It was announced last week that the Catholic Church would canonize an Aztec peasant who saw visions of the Virgin Mary near Mexico City in 1531. The decision is not startling in itself -- Juan Diego's miraculous accounts have long been known and credited among believers -- but it is likely to have a wider, symbolic meaning for American Catholics. Their church is changing, and Mexico's "Brown Virgin," Our Lady of Guadalupe, is likely to play a bigger part in it.
Why? The short answer is: Mexican immigration. Though Mexicans have been a part of American Catholicism since the Southwest became U.S. territory in the mid-19th century, only now do their numbers ensure that they will affect the broader faith. "Twenty-first-century American Catholicism will be heavily influenced by Mexican tradition," says Luis Leon, a professor of religious studies at Arizona State University, "not unlike the way the Irish did a century ago."
In recent years the greatest rise in the number of U.S. Catholics has occurred in the six states where the Latino population has grown the fastest. Today roughly a third of American Catholics are Hispanic, most of them Mexican. In Los Angeles, now the largest archdiocese in the nation, two of every three Catholics is Latino.
Earlier waves of immigrants brought with them their own devotional icons. Italians celebrated the feasts of Our Lady of Mount Carmel and Our Lady of Pompeii. The Irish honored Saint Patrick, while German Catholics preferred St. Boniface and Poles venerated St. Stansilaus. But the assimilation and mobility of white ethnic Catholics -- combined with a movement to refocus attention on the rites and rituals of the church -- led to a decline in devotional Catholicism after the 1950s, when American Catholics were overwhelmingly native-born, middle-class and white.
That decline is likely to reverse as Mexican immigrants -- the largest Catholic immigrant group in U.S. history -- bring their own brand of devotion here. But the Mexicanizing of American Catholicism is not limited to a renewed veneration of the Virgin. "Mexicans like more color in churches," says the Rev. Virgilio Elizondo, a theologian and the former rector of San Fernando Cathedral in San Antonio, Texas. "We like statues, banners and music. We love to include all our senses.

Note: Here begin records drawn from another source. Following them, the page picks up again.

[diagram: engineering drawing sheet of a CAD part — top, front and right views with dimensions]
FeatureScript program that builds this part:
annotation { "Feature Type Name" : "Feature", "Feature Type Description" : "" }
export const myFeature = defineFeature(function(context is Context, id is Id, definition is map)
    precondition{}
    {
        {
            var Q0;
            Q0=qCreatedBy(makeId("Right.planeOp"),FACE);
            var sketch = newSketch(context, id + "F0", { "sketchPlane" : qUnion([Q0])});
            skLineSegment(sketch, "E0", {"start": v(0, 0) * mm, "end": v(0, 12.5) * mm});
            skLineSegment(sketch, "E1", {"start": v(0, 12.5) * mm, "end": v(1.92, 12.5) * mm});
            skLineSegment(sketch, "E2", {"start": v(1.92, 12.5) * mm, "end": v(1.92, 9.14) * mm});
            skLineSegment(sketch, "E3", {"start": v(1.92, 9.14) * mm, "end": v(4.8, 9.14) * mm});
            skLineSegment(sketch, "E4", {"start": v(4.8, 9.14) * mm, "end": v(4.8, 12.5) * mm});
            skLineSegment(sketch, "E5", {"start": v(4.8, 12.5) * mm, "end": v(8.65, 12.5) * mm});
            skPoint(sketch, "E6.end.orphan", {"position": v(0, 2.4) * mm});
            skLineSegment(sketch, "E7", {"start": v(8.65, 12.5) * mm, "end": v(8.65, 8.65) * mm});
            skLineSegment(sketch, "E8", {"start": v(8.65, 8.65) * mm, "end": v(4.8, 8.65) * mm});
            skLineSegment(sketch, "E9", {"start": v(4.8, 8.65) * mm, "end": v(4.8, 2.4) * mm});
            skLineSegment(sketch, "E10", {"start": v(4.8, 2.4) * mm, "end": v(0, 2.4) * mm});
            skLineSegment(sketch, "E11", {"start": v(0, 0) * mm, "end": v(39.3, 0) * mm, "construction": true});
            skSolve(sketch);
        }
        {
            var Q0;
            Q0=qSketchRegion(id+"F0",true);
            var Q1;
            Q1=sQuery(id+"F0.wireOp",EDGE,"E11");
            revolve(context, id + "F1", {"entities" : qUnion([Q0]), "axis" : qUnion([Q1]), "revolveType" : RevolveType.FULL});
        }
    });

Our worshipping is very celebratory."
And such celebration often takes place outside the church, in pilgrimages and front-yard altars. It would be hard to find a Southern California grocery without devotional candles. Mexicans have brought us the tradition of creating sidewalk shrines where people have died. The Virgin is painted on walls in Mexican neighborhoods. "We bring our religion into the public space," Father Elizondo says.
Mexican religious observance also concentrates more on cultural practice than orthodoxy. "Mexicans don't have the same institutional attachment to the church as have some other immigrant groups," says Mary Gautier of the Center for Applied Research in the Apostolate in Washington. "Their Catholicism is not as tied to parish registration or sending their children to Catholic schools."
Some theologians believe that the influence of Mexicans on American Catholicism may tone down the polemics within the church. "Mexican Catholicism is not concerned as much with dogma," says the Rev. Allan Figueroa Deck, director of the Loyola Center for Spirituality in Orange, Calif. "The values of Hispanic culture tend to be communicated not by precise doctrine but through symbols."
But even as Mexicans are wielding greater influence on the American church, America is changing them, too. For instance, only a small percentage of Catholics south of the border attend Mass every Sunday, in part because Mexico has long suffered from a shortage of priests. But Mexican immigrants begin to attend church more regularly as they acculturate into U.S. life. And latter-generation Mexican-Americans sometimes slip away from Catholicism into Protestant faiths. While only 18% of foreign-born Latinos call themselves Protestant, 32% of third-generation Latinos do.
Still, that doesn't always mean losing their devotion to the patroness of Mexico. Lydia Lopez, the first Mexican-American to be named a canon in the Episcopal Church of Los Angeles, has integrated Juan Diego's visions into her religious life. "I am a great fan of the Virgin of Guadalupe," she says. "She is a very important spiritual and cultural symbol who is not just for Catholics but for all of us."